La qualité du débat public en Amérique latine souffrira en cas de déploiement des «notes de la communauté», un dispositif testé par Meta (Facebook, Instagram, Threads) pour remplacer les programmes de factcheking, mettent en garde plusieurs experts.
Meta a annoncé mercredi tester dans 16 pays d’Amérique latine ces notes, déjà déployées aux États-Unis et mises en place par Twitter en 2021 avant d’être généralisées sur le réseau social racheté en 2022 par Elon Musk et rebaptisé X.
Les «notes de la communauté» sont écrites par des utilisateurs volontaires, qui doivent s’inscrire au préalable, dans le but de «mieux» informer «en cas de publication potentiellement trompeuse ou peu claire», affirme Meta sur son site.

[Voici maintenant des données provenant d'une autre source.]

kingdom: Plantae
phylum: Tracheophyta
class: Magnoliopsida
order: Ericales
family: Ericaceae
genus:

Leur arrivée intervient alors que plusieurs pays de la région ont vu récemment l’élection de dirigeants populistes de droite notamment le Pérou, la Colombie et le Costa-Rica, après le Chili et l’Argentine — des dirigeants qui utilisent de façon intensive les réseaux sociaux, en proie à la désinformation, pour améliorer leur image et diffuser de la propagande.
Étant donné que Meta «continue de dominer la consommation de réseaux sociaux dans toute l’Amérique latine, l’absence de programme de vérification pourrait avoir des conséquences considérables, en permettant à la désinformation de se propager plus rapidement», a estimé auprès de l’AFP Alejandro Martín del Campo, responsable de l’Observatoire des médias de l’Institut de technologie de Monterrey, au Mexique.
Selon le réseau de factcheking LatamChequea, 14 agences de la région participent au programme de vérification de Meta lancé à l’échelle mondiale en 2016, dont l’AFP, et qui intervient dans plus de 26 langues.
Pour Carlos Rodríguez, professeur à l’université colombienne de La Sabana, la firme de Mark Zuckerberg confie la vérification des faits aux utilisateurs les plus mobilisés sur les réseaux sociaux, lesquels n’appliqueront pas nécessairement «les canons méthodologiques et journalistiques auxquels obéissent les vérifications» effectuées par des professionnels.
Plusieurs autres experts interrogés par l’AFP, comme Rafael Rubio, codirecteur de l’Observatoire de la désinformation de l’université Complutense de Madrid, craignent que cette décision entraîne une moindre qualité de l’information et fragilise la démocratie.
Face à des niveaux de polarisation croissants et des campagnes coordonnées de désinformation, «substituer des mécanismes professionnels de vérification par des systèmes dépendants du consensus entre les utilisateurs des réseaux sociaux peut dégénérer en situations préoccupantes», a souligné Ramón Salaverría, professeur de journalisme à l’université de Navarre et chercheur à l’observatoire Iberifier, un organisme de lutte contre la désinformation en Espagne et au Portugal.
«Défi»
Le Brésil, où une élection présidentielle aura lieu en octobre, ne figure pas sur la liste des 16 pays latinoaméricains dans lesquels seront testés les «notes de la communauté».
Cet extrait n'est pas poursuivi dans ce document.